_DATA SHOWN_
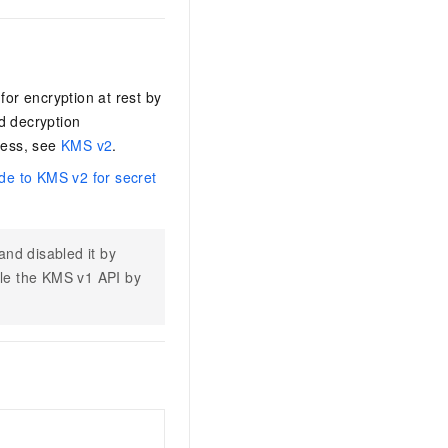
r encryption at rest by
d decryption
cess, see
KMS v2
.
de to KMS v2 for secret
nd disabled it by
ble the KMS v1 API by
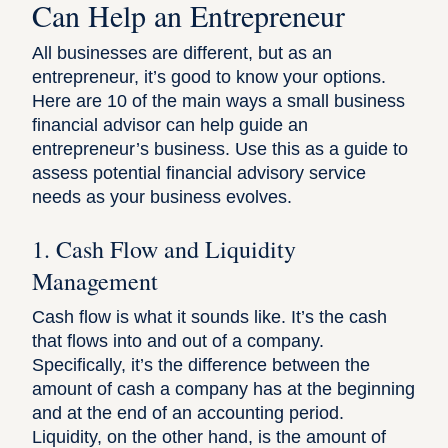
Can Help an Entrepreneur
All businesses are different, but as an
entrepreneur, it’s good to know your options.
Here are 10 of the main ways a small business
financial advisor can help guide an
entrepreneur’s business. Use this as a guide to
assess potential financial advisory service
needs as your business evolves.
1. Cash Flow and Liquidity
Management
Cash flow is what it sounds like. It’s the cash
that flows into and out of a company.
Specifically, it’s the difference between the
amount of cash a company has at the beginning
and at the end of an accounting period.
Liquidity, on the other hand, is the amount of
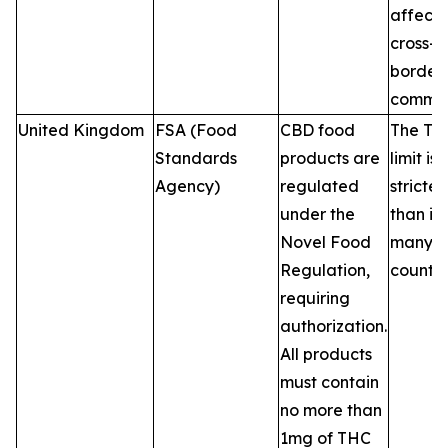
affecti
cross-
border 
commer
United Kingdom
FSA (Food
CBD food
The TH
Standards
products are
limit is
Agency)
regulated
stricter
under the
than in
Novel Food
many 
Regulation,
countri
requiring
authorization.
All products
must contain
no more than
1mg of THC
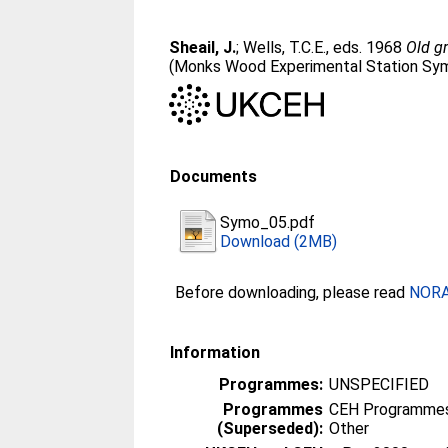
Sheail, J.
;
Wells, T.C.E.
, eds. 1968
Old gr
(Monks Wood Experimental Station Sym
Documents
Symo_05.pdf
Download (2MB)
Before downloading, please read
NORA 
Information
Programmes:
UNSPECIFIED
Programmes
CEH Programmes 
(Superseded):
Other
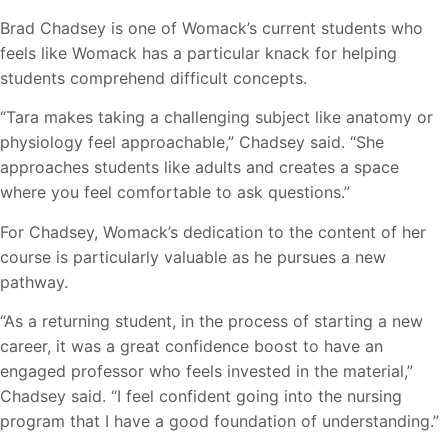
Brad Chadsey is one of Womack’s current students who
feels like Womack has a particular knack for helping
students comprehend difficult concepts.
“Tara makes taking a challenging subject like anatomy or
physiology feel approachable,” Chadsey said. “She
approaches students like adults and creates a space
where you feel comfortable to ask questions.”
For Chadsey, Womack’s dedication to the content of her
course is particularly valuable as he pursues a new
pathway.
“As a returning student, in the process of starting a new
career, it was a great confidence boost to have an
engaged professor who feels invested in the material,”
Chadsey said. “I feel confident going into the nursing
program that I have a good foundation of understanding.”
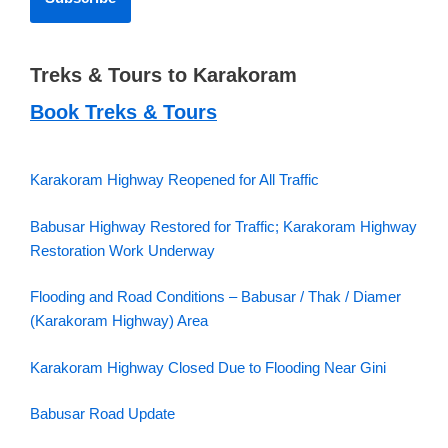
Treks & Tours to Karakoram
Book Treks & Tours
Karakoram Highway Reopened for All Traffic
Babusar Highway Restored for Traffic; Karakoram Highway
Restoration Work Underway
Flooding and Road Conditions – Babusar / Thak / Diamer
(Karakoram Highway) Area
Karakoram Highway Closed Due to Flooding Near Gini
Babusar Road Update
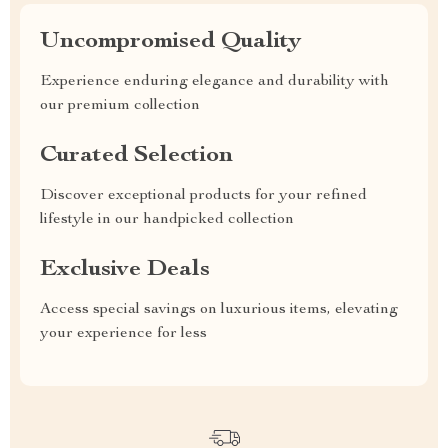
Uncompromised Quality
Experience enduring elegance and durability with
our premium collection
Curated Selection
Discover exceptional products for your refined
lifestyle in our handpicked collection
Exclusive Deals
Access special savings on luxurious items, elevating
your experience for less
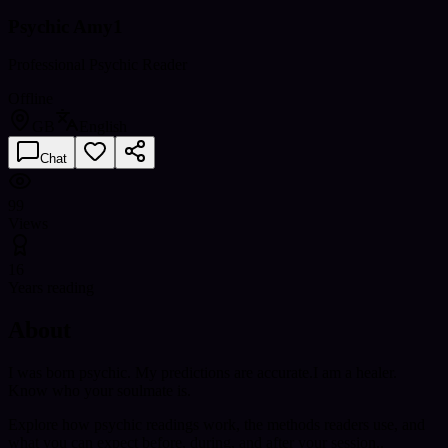
Psychic Amy1
Professional Psychic Reader
Offline
GB
English
Chat
99
Views
16
Years reading
About
I was born psychic. My predictions are accurate.I am a healer.
Know who your soulmate is.
Explore how psychic readings work, the methods readers use, and
what you can expect before, during, and after your session..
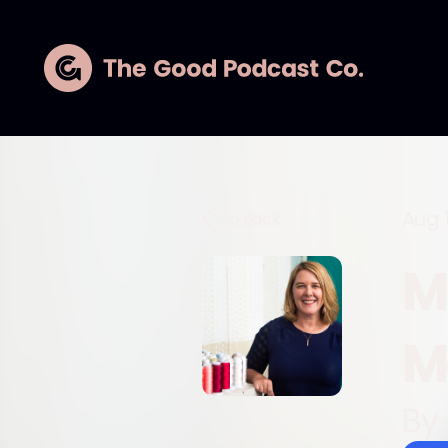
Aug 1
Go Back
Mu
M
By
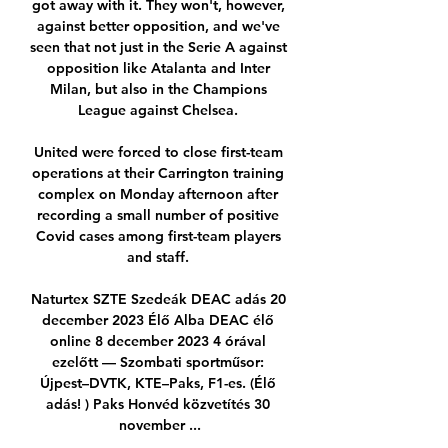
got away with it. They won't, however, 
against better opposition, and we've 
seen that not just in the Serie A against 
opposition like Atalanta and Inter 
Milan, but also in the Champions 
League against Chelsea. 

United were forced to close first-team 
operations at their Carrington training 
complex on Monday afternoon after 
recording a small number of positive 
Covid cases among first-team players 
and staff. 

Naturtex SZTE Szedeák DEAC adás 20 
december 2023 Élő Alba DEAC élő 
online 8 december 2023 4 órával 
ezelőtt — Szombati sportműsor: 
Újpest–DVTK, KTE–Paks, F1-es. (Élő 
adás! ) Paks Honvéd közvetítés 30 
november ...
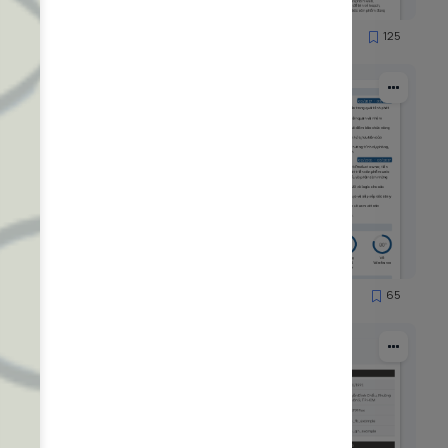
89
125
7908
51
65
1251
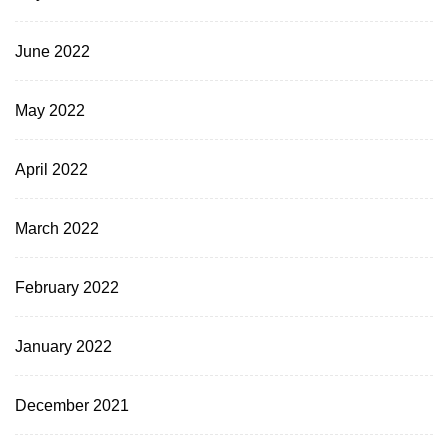
June 2022
May 2022
April 2022
March 2022
February 2022
January 2022
December 2021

_WORK INSTRUCTIONS_
Omit pictures; set down the rest of the material word for word.

_RESPONSE TO THE EXERCISE_
r encryption at rest by
d decryption
cess, see
KMS v2
.
de to KMS v2 for secret
nd disabled it by
ble the KMS v1 API by
Can Help an Entrepreneur
All businesses are different, but as an
entrepreneur, it’s good to know your options.
Here are 10 of the main ways a small business
financial advisor can help guide an
entrepreneur’s business. Use this as a guide to
assess potential financial advisory service
needs as your business evolves.
1. Cash Flow and Liquidity
Management
Cash flow is what it sounds like. It’s the cash
that flows into and out of a company.
Specifically, it’s the difference between the
amount of cash a company has at the beginning
and at the end of an accounting period.
Liquidity, on the other hand, is the amount of
affecti
cross-
border 
commer
United Kingdom
FSA (Food
CBD food
The TH
Standards
products are
limit is
Agency)
regulated
stricter
under the
than in
Novel Food
many 
Regulation,
countri
requiring
authorization.
All products
must contain
no more than
1mg of THC
Sheail, J.
;
Wells, T.C.E.
, eds. 1968
Old gr
(Monks Wood Experimental Station Sym
Documents
Symo_05.pdf
Download (2MB)
Before downloading, please read
NORA 
Information
Programmes:
UNSPECIFIED
Programmes
CEH Programmes 
(Superseded):
Other
Brad Chadsey is one of Womack’s current students who
feels like Womack has a particular knack for helping
students comprehend difficult concepts.
“Tara makes taking a challenging subject like anatomy or
physiology feel approachable,” Chadsey said. “She
approaches students like adults and creates a space
where you feel comfortable to ask questions.”
For Chadsey, Womack’s dedication to the content of her
course is particularly valuable as he pursues a new
pathway.
“As a returning student, in the process of starting a new
career, it was a great confidence boost to have an
engaged professor who feels invested in the material,”
Chadsey said. “I feel confident going into the nursing
program that I have a good foundation of understanding.”
Treks & Tours to Karakoram
Book Treks & Tours
Karakoram Highway Reopened for All Traffic
Babusar Highway Restored for Traffic; Karakoram Highway
Restoration Work Underway
Flooding and Road Conditions – Babusar / Thak / Diamer
(Karakoram Highway) Area
Karakoram Highway Closed Due to Flooding Near Gini
Babusar Road Update
Uncompromised Quality
Experience enduring elegance and durability with
our premium collection
Curated Selection
Discover exceptional products for your refined
lifestyle in our handpicked collection
Exclusive Deals
Access special savings on luxurious items, elevating
your experience for less
Psychic Amy1
Professional Psychic Reader
Offline
GB
English
Chat
99
Views
16
Years reading
About
I was born psychic. My predictions are accurate.I am a healer.
Know who your soulmate is.
Explore how psychic readings work, the methods readers use, and
what you can expect before, during, and after your session..
Aug 1
Go Back
Mu
M
By
got away with it. They won't, however, 
against better opposition, and we've 
seen that not just in the Serie A against 
opposition like Atalanta and Inter 
Milan, but also in the Champions 
League against Chelsea. 

United were forced to close first-team 
operations at their Carrington training 
complex on Monday afternoon after 
recording a small number of positive 
Covid cases among first-team players 
and staff. 

Naturtex SZTE Szedeák DEAC adás 20 
december 2023 Élő Alba DEAC élő 
online 8 december 2023 4 órával 
ezelőtt — Szombati sportműsor: 
Újpest–DVTK, KTE–Paks, F1-es. (Élő 
adás! ) Paks Honvéd közvetítés 30 
november ...
89
125
7908
51
65
1251
June 2022
May 2022
April 2022
March 2022
February 2022
January 2022
December 2021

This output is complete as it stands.